» **Work task**:
What you return should be the full listing, copied exactly and stripped of its pictures.
━━━ Supplied data ━━━
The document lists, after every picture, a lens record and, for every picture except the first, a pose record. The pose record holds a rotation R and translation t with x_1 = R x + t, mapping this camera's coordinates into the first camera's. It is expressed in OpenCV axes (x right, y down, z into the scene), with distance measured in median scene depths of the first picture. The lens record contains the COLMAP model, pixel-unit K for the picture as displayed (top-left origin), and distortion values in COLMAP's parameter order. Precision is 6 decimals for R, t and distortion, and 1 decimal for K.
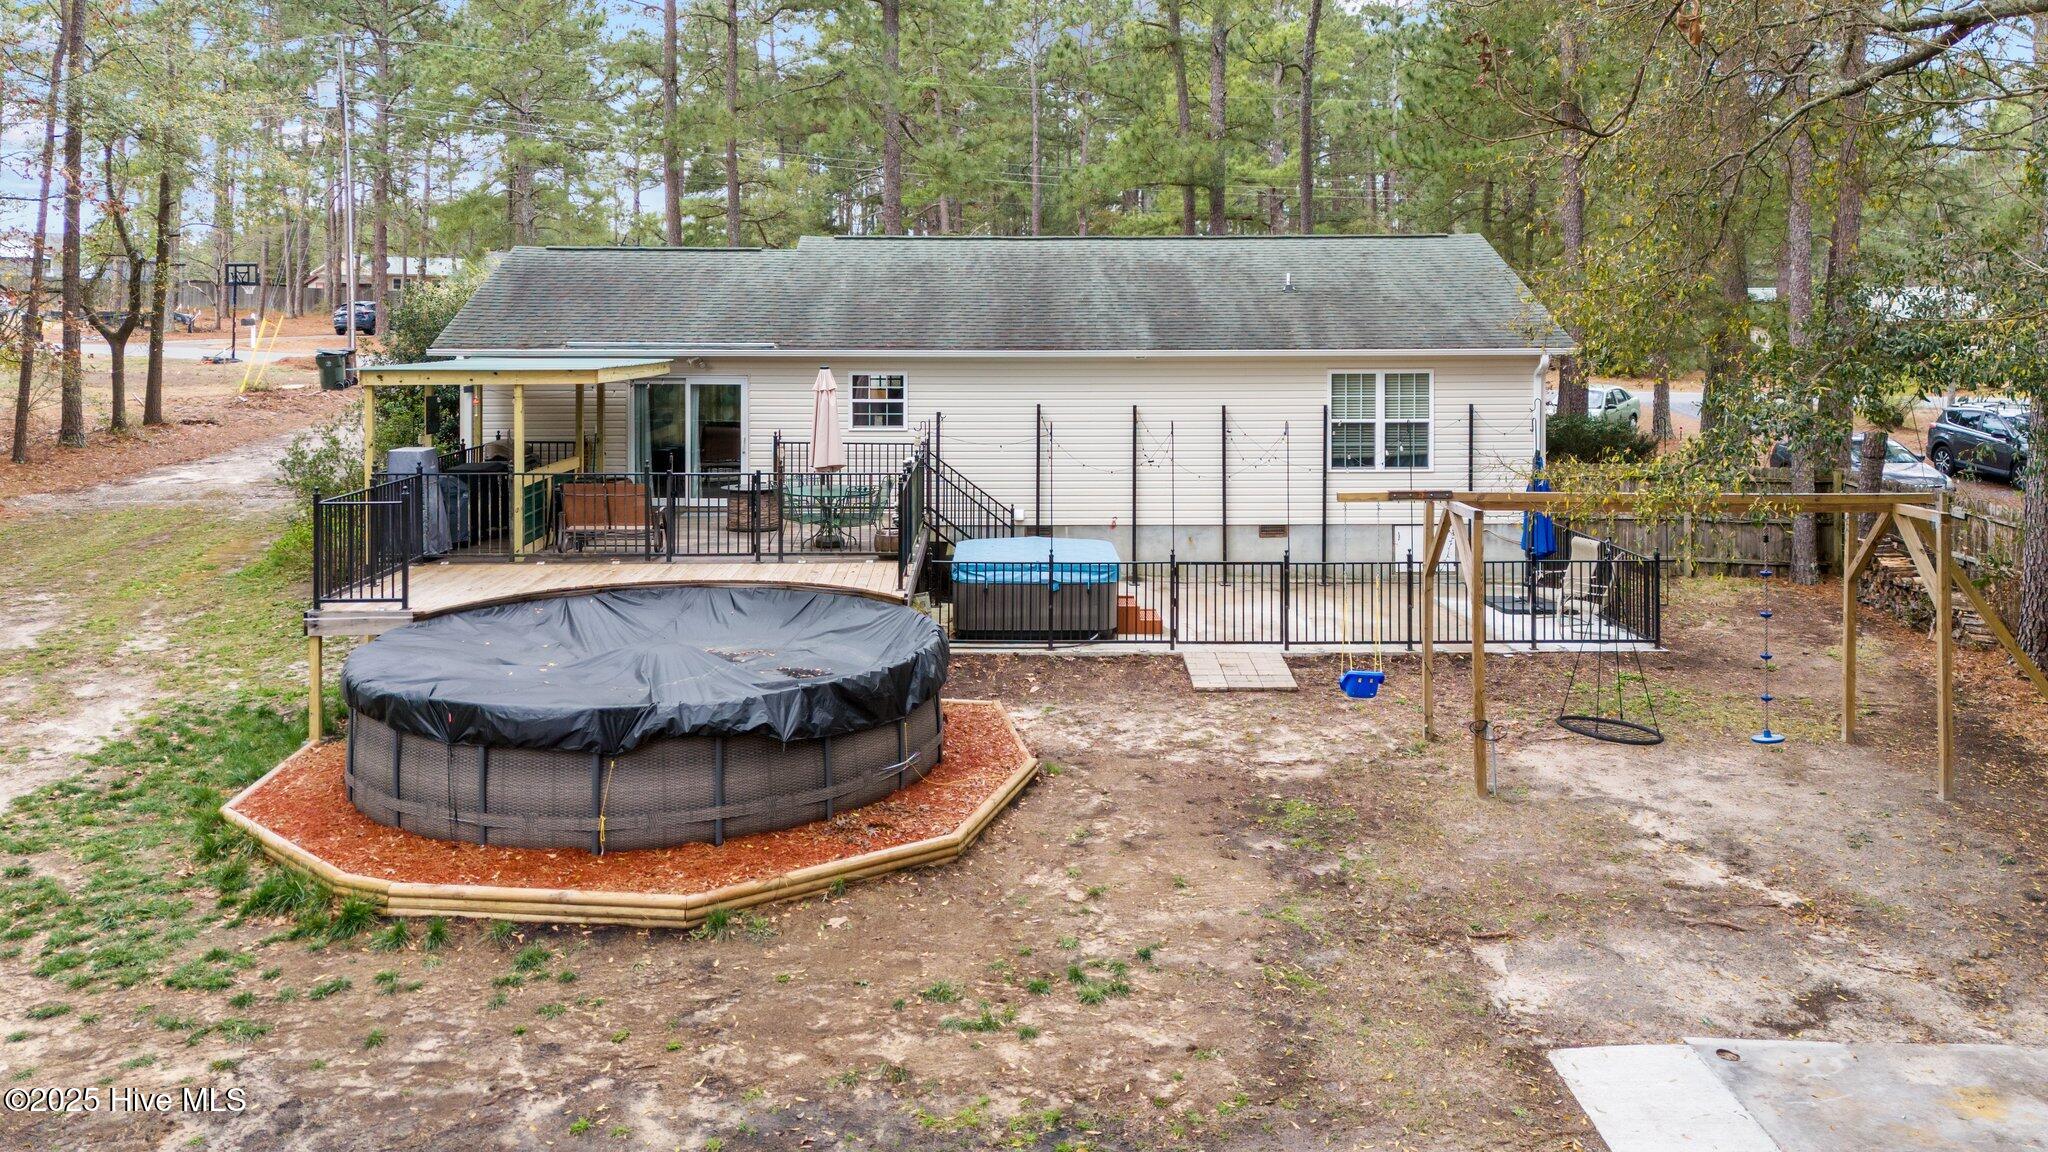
lens RADIAL K [[1529.0, 0, 1024.0], [0, 1529.0, 576.0], [0, 0, 1]] dist [0.092215, -0.088112]
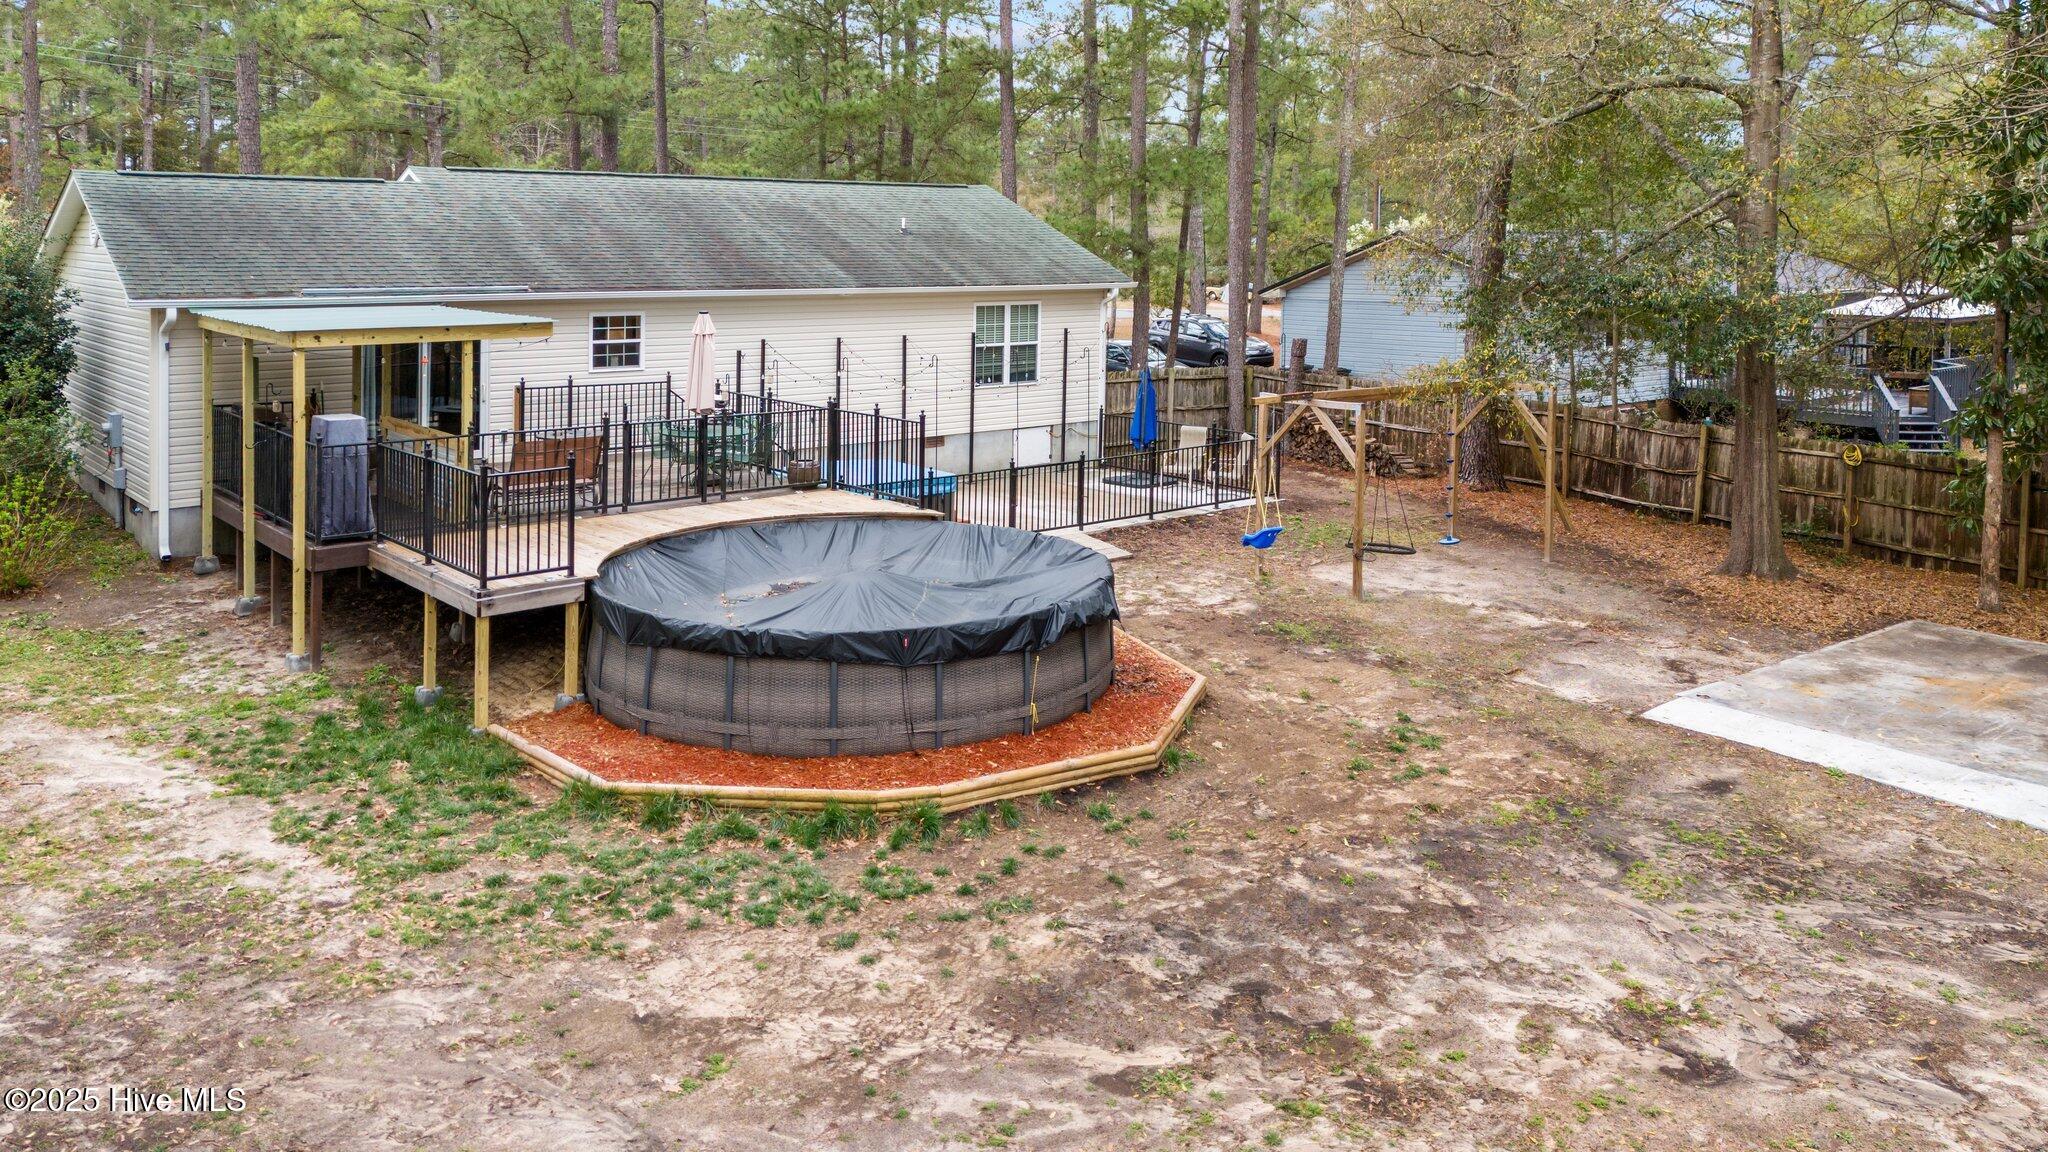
lens RADIAL K [[1538.1, 0, 1040.8], [0, 1538.1, 456.6], [0, 0, 1]] dist [0.051982, -0.015196]
pose [[0.776822, -0.082068, 0.624349, -0.649177], [0.093998, 0.995475, 0.013899, -0.032640], [-0.622665, 0.047891, 0.781022, 0.035416]]
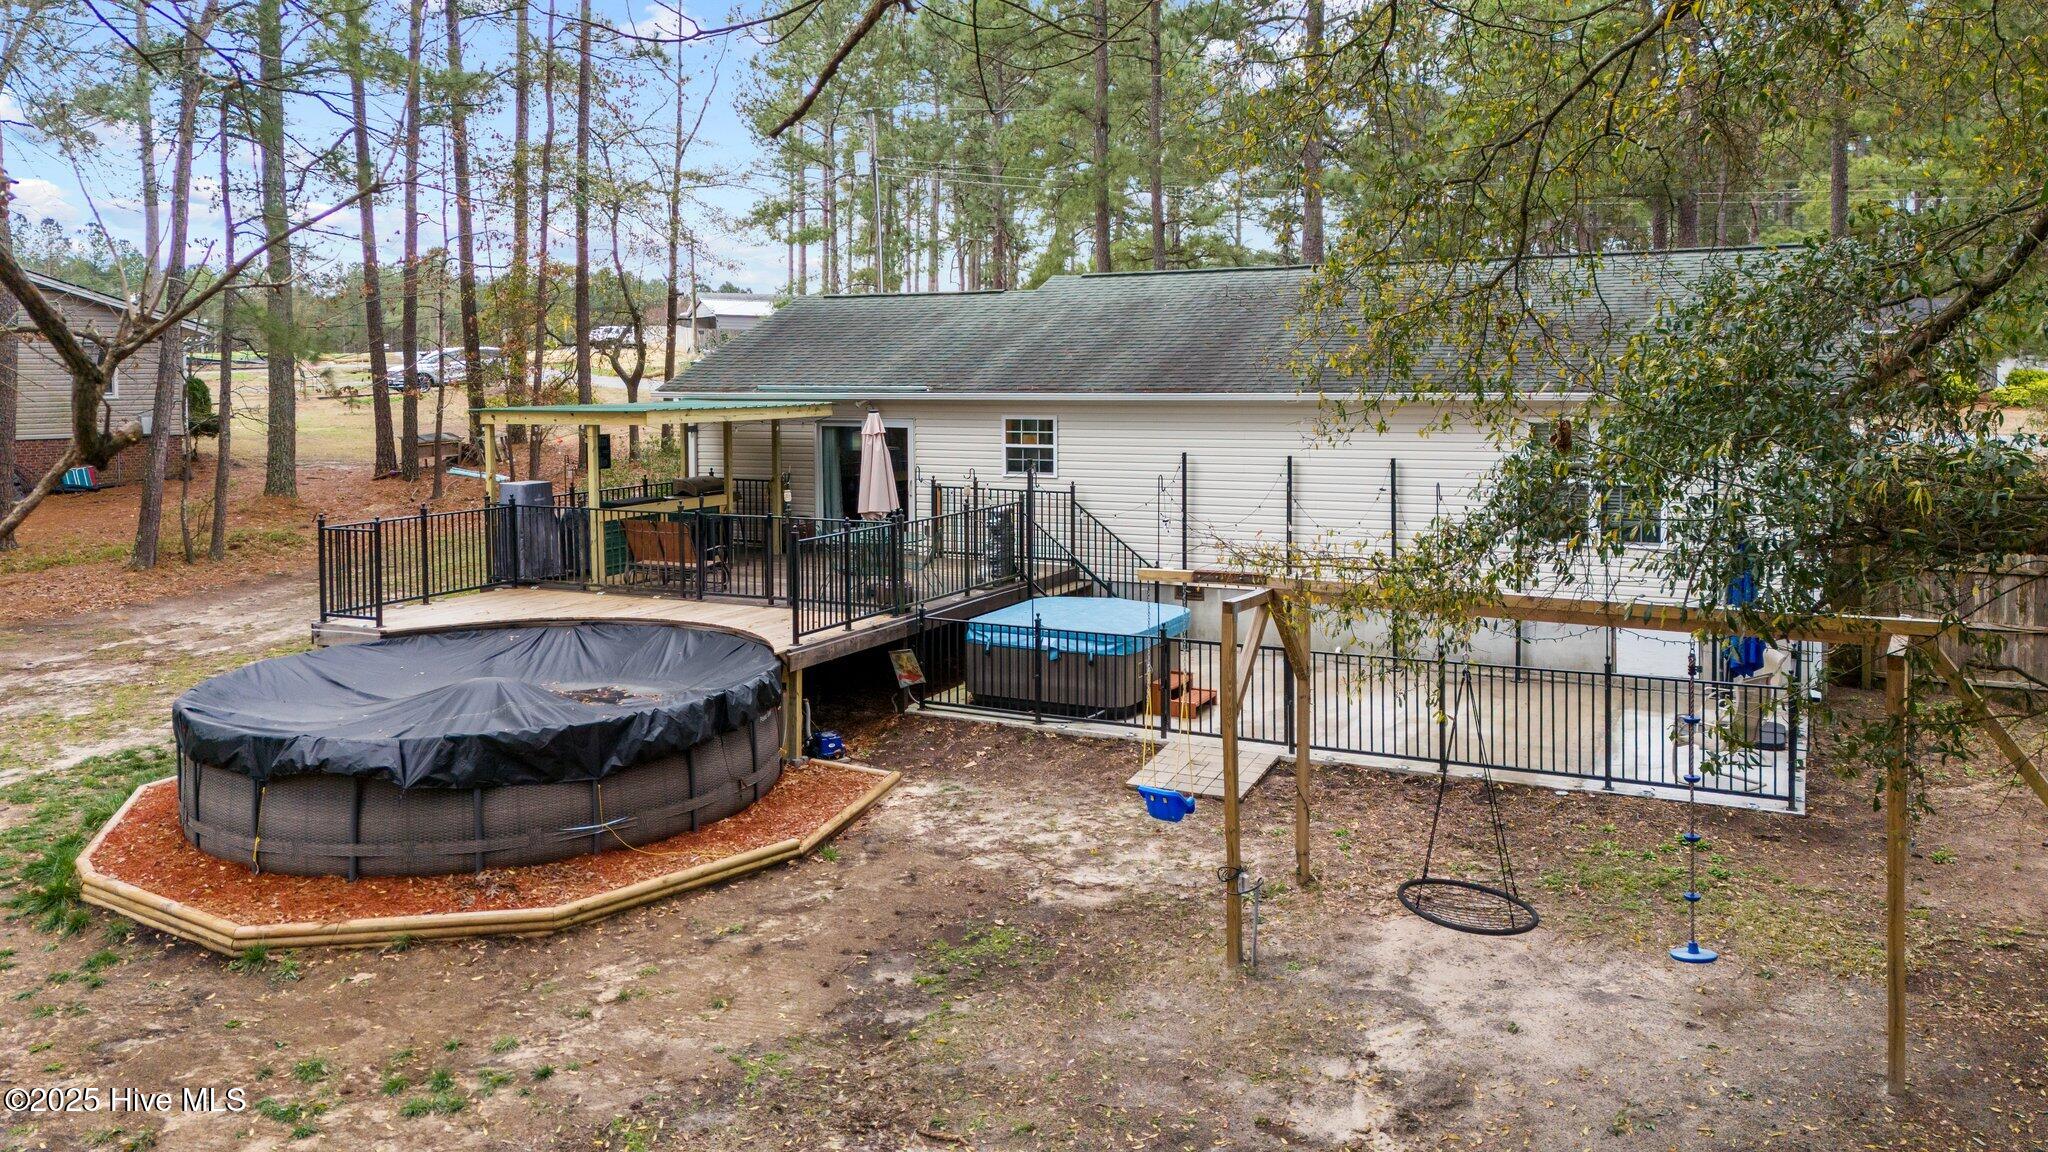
━━━
» **Exercise response**:
The document lists, after every picture, a lens record and, for every picture except the first, a pose record. The pose record holds a rotation R and translation t with x_1 = R x + t, mapping this camera's coordinates into the first camera's. It is expressed in OpenCV axes (x right, y down, z into the scene), with distance measured in median scene depths of the first picture. The lens record contains the COLMAP model, pixel-unit K for the picture as displayed (top-left origin), and distortion values in COLMAP's parameter order. Precision is 6 decimals for R, t and distortion, and 1 decimal for K.
lens RADIAL K [[1529.0, 0, 1024.0], [0, 1529.0, 576.0], [0, 0, 1]] dist [0.092215, -0.088112]
lens RADIAL K [[1538.1, 0, 1040.8], [0, 1538.1, 456.6], [0, 0, 1]] dist [0.051982, -0.015196]
pose [[0.776822, -0.082068, 0.624349, -0.649177], [0.093998, 0.995475, 0.013899, -0.032640], [-0.622665, 0.047891, 0.781022, 0.035416]]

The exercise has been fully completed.